Records contained in a dataset:
········
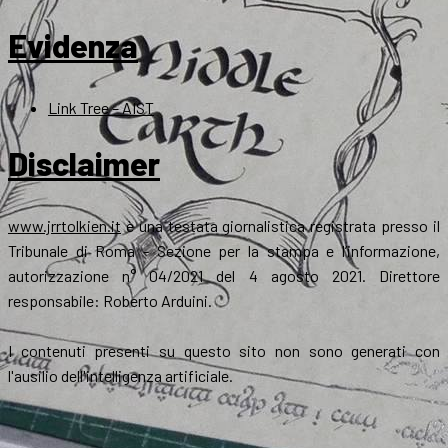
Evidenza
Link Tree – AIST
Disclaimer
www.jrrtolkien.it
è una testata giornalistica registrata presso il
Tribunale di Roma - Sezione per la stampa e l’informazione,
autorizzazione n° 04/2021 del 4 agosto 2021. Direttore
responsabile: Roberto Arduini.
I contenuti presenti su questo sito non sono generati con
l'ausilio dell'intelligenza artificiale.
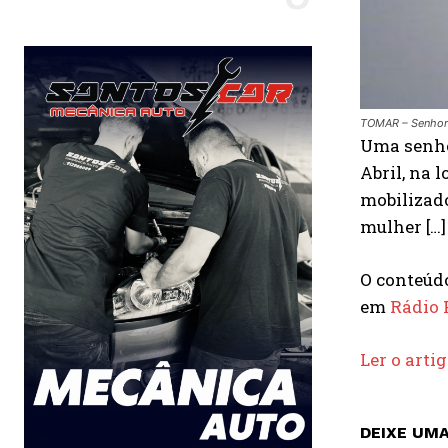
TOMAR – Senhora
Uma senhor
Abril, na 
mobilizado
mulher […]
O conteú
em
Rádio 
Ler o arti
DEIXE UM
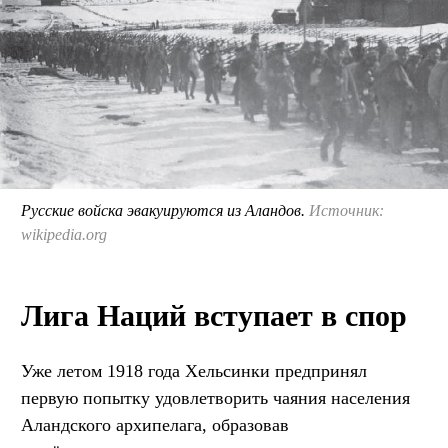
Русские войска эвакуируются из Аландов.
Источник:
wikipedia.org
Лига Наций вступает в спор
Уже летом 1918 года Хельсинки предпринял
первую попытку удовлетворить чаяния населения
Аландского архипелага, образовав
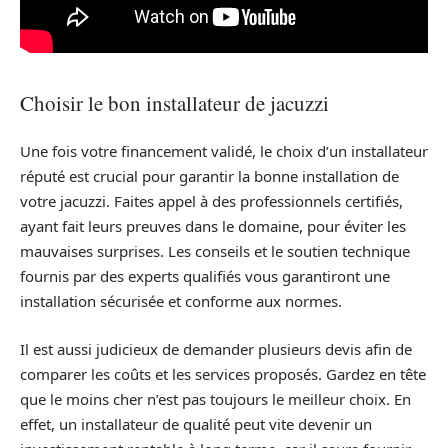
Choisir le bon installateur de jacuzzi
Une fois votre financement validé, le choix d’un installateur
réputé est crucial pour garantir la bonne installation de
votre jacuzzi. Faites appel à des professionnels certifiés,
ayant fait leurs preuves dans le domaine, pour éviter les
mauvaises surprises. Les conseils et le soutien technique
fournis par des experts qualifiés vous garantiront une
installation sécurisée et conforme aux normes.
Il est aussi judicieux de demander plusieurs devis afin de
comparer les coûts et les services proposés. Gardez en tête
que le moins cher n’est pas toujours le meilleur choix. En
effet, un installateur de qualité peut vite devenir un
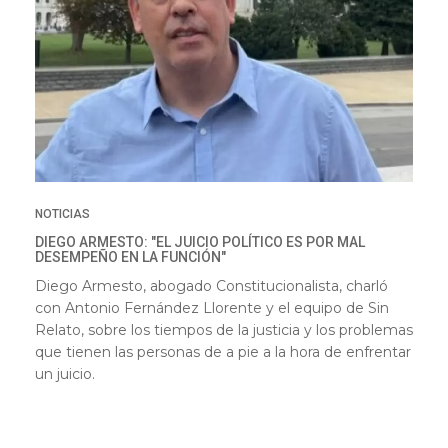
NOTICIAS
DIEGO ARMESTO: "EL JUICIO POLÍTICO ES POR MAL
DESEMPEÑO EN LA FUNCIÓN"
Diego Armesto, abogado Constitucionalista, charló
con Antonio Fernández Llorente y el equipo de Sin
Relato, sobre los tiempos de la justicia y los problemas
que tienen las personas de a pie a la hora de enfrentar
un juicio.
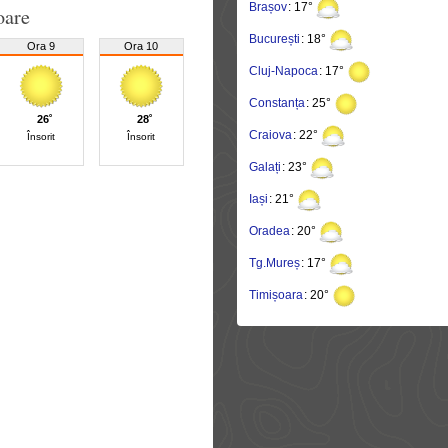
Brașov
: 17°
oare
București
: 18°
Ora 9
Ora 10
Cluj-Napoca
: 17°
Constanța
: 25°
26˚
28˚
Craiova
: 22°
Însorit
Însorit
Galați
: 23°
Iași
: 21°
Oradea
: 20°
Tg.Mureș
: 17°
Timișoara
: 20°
········
- Required action -
Reproduce, word for word, every line from the start of the records down to and including the line with "l'ausilio dell'intelligenza artificiale."; skip the pictures.

- Exercise result -
Evidenza
Link Tree – AIST
Disclaimer
www.jrrtolkien.it
è una testata giornalistica registrata presso il
Tribunale di Roma - Sezione per la stampa e l’informazione,
autorizzazione n° 04/2021 del 4 agosto 2021. Direttore
responsabile: Roberto Arduini.
I contenuti presenti su questo sito non sono generati con
l'ausilio dell'intelligenza artificiale.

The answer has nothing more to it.